Ever wonder what a Cook County Commissioner actually does? ChicagoTalks reporters shed light on county board activities.
“Most people don’t know what a commissioner does or who a commissioner is until they need them,” said Cristina Saldana, director of operations for Commissioner John Fritchey.
Stemming from this concern is the decision to reduce the number of meetings from 17 to 11 in 2014, sparking debate among commissioners at the Cook County Board meeting Dec. 4.
Commissioners fear their constituents attribute their work to the number of board meetings.
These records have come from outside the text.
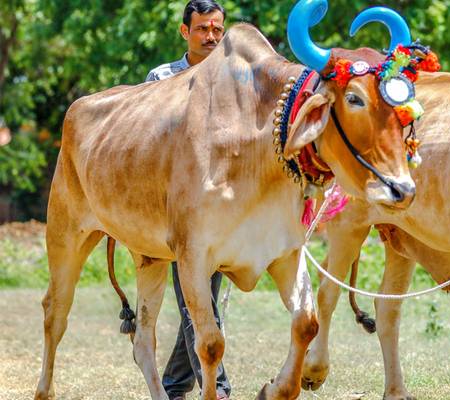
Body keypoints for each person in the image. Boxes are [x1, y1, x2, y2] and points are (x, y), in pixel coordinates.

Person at [145, 1, 230, 399]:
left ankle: (174, 386)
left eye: (216, 29)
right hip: (173, 210)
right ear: (185, 32)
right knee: (200, 307)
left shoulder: (234, 80)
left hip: (219, 206)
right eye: (202, 29)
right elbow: (148, 141)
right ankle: (222, 391)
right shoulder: (161, 78)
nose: (211, 36)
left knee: (201, 303)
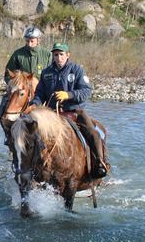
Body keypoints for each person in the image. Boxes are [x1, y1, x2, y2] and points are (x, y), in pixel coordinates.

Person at [30, 42, 108, 178]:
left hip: (75, 113)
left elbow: (86, 91)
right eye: (56, 55)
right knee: (32, 134)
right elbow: (39, 94)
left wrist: (69, 95)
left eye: (61, 54)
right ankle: (29, 167)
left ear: (67, 55)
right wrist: (34, 105)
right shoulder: (46, 73)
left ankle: (100, 163)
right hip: (53, 115)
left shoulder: (77, 70)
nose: (58, 58)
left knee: (93, 134)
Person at [0, 25, 52, 119]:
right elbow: (8, 73)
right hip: (21, 89)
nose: (29, 44)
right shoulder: (18, 54)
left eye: (32, 41)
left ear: (38, 40)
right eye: (27, 41)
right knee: (6, 101)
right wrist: (13, 85)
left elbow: (52, 74)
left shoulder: (47, 55)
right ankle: (4, 121)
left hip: (41, 90)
But, a lot of work is done in a commissioner’s district office, a job more demanding than people realize, said Earlean Collins, commissioner for the 1st District.
“Most of the public doesn’t even understand the number of hours that many of us put into our work doing county board business not here at the regular board meetings,” Collins said.
So what do board members do?
It may come as a surprise to some that the board handles $3.5 billion of taxpayer money.
Board members make laws concerning public health and safety for 5.1 million people, said Brian Ceci, director for Commissioner John Fritchey.
Each commissioner represents 300,000 to 350,000 people in their district, and their salary is $85,000, said Saldana.
After talking to 11 county officials, many were able to talk about the issues they deal with, but not the specifics of their work.
Janet Trowbridge, senior policy analyst for Commissioner Gregg Goslin, said they work with the high school students, creating a Career Day for students to think of their future.
In contrast to Trowbridge’s emphasis, Commissioner Joan Patricia Murphy deals with “deer eating shrubs and floods disrupting roadways,” Pat Caplis said, a staff member for Murphy.
Commissioner Bridget Gainer said she focuses on pension reform, the juvenile detention center, population and foreclosures. She also said the county is in charge of property taxes and helps constituents file taxes.
Jesús García, commissioner for Cook County’s 7th District, said a majority of his work is dealing with constituents who do not speak English.
“Language access and language barriers are an important part of the services we provide,” Garcia said. “People come to us for everything [such as] seeking information translation, and orientation about who their alderman is. We do a lot of referral of services.”
Vanessa Dennis, chief of staff for 3rd District Commissioner Jerry Butler, said their office works with local law enforcement to combat gun violence in Englewood.
“It just so happens the commissioners end up being the first instance people think about when they think of the county,” Saldana said. “They have done a good job in letting the residents know that they are there for them.”
The next Cook County Board meeting will be held at 9 a.m. Jan. 15 at City Hall, 118 N. Clark St.